* Text
I think that Belgium is welcome to do whatever it wants. If this were occurring in America, however I would have a big issue with it. Maybe it’s because I’m an American, but I strongly believe that all people should be free to practice whichever religion they choose without any repercussions (unless the religion calls for actions that are harmful to others).
A woman wearing a burka is not harmful to me unless she’s using it to conceal a weapon of some sort, in which case the trench coat should probably be banned as well. From the feminist perspective, I can see how banning burkas may be considered harmful for women all over the world, but people are going to think what they want to about women regardless of whether or not someone is wearing a burka.
What should be banned, in my opinion, is mandating a religion and forcing people to practice it even if they don’t want to.
From an American perspective, this issue is the conflict between religious freedom and what I can only assume is the desire to ensure the safety of the public, as the cited article tells nothing of what the motivation for the bans are. I know nothing of how these concepts are protected and prioritized by the Belgian government and must use my primarily domestic knowledge for this response.
This conflict will exist with or without the presence of the burka or niqab in public. Banning these items may force those concealing items in public to change tactics, but it will most likely not cause them to turn away from their intended act. If you want to solve a problem, you need to locate and deal with the source of the problem, not its symptoms. If public safety and security is the goal, then banning types of clothing isn’t a solution, it is a stop-gap measure.

* Information supplied

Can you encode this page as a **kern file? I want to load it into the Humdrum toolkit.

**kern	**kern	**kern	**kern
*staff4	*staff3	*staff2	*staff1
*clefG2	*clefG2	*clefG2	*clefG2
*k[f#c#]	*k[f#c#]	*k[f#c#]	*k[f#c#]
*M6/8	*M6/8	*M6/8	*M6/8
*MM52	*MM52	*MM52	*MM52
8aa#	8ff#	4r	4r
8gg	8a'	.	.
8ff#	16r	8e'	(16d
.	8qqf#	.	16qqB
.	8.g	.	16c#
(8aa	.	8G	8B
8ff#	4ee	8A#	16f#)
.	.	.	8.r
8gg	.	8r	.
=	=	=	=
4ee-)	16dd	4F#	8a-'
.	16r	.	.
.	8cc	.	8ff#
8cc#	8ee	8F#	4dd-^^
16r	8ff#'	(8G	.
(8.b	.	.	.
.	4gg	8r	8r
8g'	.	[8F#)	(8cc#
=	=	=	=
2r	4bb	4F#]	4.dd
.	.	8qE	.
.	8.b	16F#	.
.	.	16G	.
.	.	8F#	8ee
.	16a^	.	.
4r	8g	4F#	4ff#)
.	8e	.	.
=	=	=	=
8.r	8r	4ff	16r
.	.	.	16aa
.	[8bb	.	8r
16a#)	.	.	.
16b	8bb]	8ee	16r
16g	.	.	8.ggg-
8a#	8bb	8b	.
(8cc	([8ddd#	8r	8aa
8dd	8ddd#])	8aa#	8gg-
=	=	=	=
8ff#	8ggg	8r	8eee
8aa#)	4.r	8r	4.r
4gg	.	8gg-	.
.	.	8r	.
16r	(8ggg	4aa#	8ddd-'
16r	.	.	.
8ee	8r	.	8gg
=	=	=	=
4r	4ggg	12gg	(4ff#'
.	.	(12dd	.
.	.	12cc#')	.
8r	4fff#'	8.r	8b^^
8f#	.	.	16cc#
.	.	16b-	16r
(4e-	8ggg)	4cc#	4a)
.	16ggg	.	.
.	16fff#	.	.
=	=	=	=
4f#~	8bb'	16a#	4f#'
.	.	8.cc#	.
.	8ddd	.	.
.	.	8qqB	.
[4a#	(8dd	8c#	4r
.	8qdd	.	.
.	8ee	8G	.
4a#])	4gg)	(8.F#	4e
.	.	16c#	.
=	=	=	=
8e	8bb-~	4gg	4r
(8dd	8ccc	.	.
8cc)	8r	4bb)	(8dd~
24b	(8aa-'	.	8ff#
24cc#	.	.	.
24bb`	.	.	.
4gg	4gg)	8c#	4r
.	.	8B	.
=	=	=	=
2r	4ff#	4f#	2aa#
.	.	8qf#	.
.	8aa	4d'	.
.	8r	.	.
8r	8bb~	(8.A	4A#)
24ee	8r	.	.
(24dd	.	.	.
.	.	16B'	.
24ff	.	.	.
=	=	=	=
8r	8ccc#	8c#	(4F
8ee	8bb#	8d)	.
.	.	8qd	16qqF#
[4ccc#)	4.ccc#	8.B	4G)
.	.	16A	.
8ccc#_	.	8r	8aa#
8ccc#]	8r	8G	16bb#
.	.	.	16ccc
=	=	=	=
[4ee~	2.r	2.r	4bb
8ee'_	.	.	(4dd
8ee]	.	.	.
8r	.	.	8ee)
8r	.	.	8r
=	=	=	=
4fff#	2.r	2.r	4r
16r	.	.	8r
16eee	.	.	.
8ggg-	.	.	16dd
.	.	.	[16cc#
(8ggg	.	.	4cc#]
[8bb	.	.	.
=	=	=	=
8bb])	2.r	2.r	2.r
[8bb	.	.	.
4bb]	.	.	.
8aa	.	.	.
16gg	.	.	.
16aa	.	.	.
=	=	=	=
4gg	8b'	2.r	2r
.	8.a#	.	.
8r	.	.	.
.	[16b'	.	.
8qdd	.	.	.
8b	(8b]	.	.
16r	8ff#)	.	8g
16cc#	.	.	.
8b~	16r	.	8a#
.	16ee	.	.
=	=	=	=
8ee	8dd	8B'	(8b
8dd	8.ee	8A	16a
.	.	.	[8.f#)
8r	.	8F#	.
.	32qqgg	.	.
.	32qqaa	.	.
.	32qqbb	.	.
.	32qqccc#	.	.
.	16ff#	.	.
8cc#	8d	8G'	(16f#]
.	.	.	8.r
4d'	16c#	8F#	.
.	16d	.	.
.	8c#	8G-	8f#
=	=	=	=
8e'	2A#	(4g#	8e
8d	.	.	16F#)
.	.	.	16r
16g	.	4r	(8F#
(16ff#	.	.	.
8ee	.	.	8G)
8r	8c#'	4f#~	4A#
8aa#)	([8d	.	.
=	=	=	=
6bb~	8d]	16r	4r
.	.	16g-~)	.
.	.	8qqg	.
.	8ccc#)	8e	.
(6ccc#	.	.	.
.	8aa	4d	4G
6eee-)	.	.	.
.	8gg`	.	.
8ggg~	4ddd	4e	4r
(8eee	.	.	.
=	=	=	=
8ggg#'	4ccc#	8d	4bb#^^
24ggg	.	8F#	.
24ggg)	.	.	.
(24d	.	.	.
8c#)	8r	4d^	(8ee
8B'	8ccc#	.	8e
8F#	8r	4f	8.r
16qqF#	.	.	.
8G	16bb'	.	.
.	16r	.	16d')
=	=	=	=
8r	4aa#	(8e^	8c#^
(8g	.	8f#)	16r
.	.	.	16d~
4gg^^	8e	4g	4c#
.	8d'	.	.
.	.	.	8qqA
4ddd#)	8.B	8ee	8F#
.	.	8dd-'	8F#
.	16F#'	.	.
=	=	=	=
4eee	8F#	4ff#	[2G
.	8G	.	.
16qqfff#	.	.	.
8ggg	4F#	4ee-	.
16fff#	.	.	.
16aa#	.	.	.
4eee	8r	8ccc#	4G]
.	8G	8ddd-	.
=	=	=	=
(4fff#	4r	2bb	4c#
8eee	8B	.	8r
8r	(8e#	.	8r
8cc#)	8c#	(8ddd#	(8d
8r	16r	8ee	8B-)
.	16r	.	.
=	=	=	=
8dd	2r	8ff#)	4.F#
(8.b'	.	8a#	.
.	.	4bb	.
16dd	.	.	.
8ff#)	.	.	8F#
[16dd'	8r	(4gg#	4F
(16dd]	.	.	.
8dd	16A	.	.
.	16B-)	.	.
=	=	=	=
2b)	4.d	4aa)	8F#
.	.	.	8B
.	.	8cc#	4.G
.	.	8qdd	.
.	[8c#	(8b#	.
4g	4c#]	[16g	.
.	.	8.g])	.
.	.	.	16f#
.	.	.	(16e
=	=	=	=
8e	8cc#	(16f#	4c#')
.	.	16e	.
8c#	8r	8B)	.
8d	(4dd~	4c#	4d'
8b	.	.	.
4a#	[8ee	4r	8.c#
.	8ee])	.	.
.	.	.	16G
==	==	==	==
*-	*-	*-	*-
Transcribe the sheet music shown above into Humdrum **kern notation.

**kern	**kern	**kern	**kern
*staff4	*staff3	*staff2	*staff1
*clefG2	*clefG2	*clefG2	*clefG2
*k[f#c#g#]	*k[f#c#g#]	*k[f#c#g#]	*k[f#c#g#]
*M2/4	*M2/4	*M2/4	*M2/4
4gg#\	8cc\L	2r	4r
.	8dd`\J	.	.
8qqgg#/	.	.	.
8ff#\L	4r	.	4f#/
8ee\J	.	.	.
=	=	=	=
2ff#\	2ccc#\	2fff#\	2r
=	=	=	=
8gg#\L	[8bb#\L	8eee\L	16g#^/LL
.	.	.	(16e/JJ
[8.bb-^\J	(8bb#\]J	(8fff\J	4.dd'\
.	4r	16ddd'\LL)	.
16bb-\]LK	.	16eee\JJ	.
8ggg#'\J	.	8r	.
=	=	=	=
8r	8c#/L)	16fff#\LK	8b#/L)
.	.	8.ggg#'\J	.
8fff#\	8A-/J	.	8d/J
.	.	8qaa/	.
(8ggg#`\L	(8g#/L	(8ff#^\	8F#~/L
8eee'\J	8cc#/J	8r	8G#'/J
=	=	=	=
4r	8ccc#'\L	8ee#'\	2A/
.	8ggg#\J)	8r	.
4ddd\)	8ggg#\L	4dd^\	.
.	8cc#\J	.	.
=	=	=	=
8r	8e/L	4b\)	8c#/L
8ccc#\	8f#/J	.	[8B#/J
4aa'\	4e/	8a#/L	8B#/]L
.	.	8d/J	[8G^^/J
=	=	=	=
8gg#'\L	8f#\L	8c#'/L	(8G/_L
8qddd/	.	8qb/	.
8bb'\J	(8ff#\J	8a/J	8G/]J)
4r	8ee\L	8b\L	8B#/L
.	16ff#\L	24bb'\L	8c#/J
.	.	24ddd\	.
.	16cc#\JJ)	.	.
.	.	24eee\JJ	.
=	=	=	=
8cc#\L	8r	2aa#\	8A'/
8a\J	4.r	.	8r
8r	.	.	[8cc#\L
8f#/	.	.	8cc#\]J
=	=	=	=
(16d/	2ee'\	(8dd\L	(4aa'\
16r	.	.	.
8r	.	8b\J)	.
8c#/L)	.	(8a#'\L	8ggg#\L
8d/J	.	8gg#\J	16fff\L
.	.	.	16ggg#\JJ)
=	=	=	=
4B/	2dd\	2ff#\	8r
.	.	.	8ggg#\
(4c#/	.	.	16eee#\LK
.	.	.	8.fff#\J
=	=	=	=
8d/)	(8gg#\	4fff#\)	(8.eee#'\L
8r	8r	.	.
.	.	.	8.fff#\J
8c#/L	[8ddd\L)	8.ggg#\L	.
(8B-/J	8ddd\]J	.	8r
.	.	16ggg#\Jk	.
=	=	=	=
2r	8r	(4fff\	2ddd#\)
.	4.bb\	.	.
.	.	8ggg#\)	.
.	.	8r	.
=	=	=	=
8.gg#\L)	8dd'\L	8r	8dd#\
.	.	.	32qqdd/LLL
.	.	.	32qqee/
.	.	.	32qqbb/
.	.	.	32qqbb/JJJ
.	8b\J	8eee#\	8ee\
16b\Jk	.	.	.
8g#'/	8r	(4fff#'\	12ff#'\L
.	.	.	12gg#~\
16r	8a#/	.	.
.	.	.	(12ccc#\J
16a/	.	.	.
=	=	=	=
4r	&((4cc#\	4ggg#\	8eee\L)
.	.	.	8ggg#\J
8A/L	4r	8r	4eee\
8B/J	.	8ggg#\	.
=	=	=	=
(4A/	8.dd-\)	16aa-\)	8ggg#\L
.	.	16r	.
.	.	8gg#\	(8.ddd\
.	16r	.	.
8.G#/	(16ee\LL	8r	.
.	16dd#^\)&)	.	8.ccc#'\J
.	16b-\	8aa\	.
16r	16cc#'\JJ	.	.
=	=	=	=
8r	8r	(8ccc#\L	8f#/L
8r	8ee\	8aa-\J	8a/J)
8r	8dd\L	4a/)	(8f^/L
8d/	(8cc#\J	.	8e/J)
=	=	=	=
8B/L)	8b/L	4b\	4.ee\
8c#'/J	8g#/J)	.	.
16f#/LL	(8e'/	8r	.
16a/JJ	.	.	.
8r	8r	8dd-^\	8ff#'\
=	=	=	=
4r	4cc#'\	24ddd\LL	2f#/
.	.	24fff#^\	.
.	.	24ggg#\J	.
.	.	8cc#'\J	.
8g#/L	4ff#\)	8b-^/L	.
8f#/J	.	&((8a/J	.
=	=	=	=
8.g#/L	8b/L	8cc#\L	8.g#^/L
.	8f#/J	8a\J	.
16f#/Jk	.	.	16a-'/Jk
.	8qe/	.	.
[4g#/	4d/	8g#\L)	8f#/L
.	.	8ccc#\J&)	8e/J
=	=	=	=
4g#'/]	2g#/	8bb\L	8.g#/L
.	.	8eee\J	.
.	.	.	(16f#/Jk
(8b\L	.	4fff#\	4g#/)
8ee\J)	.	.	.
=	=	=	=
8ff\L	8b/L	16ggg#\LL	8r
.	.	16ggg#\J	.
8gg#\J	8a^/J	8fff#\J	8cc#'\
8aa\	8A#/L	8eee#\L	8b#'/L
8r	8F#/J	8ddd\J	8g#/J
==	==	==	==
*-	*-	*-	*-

* Task instructions
Continue the text on Belgium's burka ban, starting after its final sentence. Nothing in the listing is needed for this work.

* Answer to the exercise
Naomi Ahsan ‘11
This is a violation of rights, regardless of how it gets justified and how many will be affected. I wonder if there exists a single crime on record in Belgium that was perpetrated by a woman who wears the burka. It is unfortunate that these women are simply in the wrong place at the wrong time. The symbolic value of their covering has only become threatening very recently, and not due to their own actions but those of radicals. If people feel uncomfortable around women in burkas, it is a backward and intolerant move to evict those women from public places — because if these women strongly believe in a need to cover (without anyone forcing them to), they are not going to expose themselves because someone passed a law. They might just restrict their movement instead. So those women can either leave the country or stay at home? Sounds like reinforcement of the negative stereotypes about women’s rights in Islam to me — “veiled” by supposedly secular and modern concerns.
This move on the part of a Western European government may seem outrageous to some, since it seemingly discriminates against religious traditions of a segment of its population. However, one has to wonder how many people will actually be impacted. Some estimate that the number of women who wear burkas in Belgium is as low as fifteen and figures for the niqab do no surpass 200. The ban is then more of a statement against a symbolic presence of a certain religious or cultural practice which are deeply misaligned with the dominant culture of both the Muslim immigrants of the country and the native Belgians.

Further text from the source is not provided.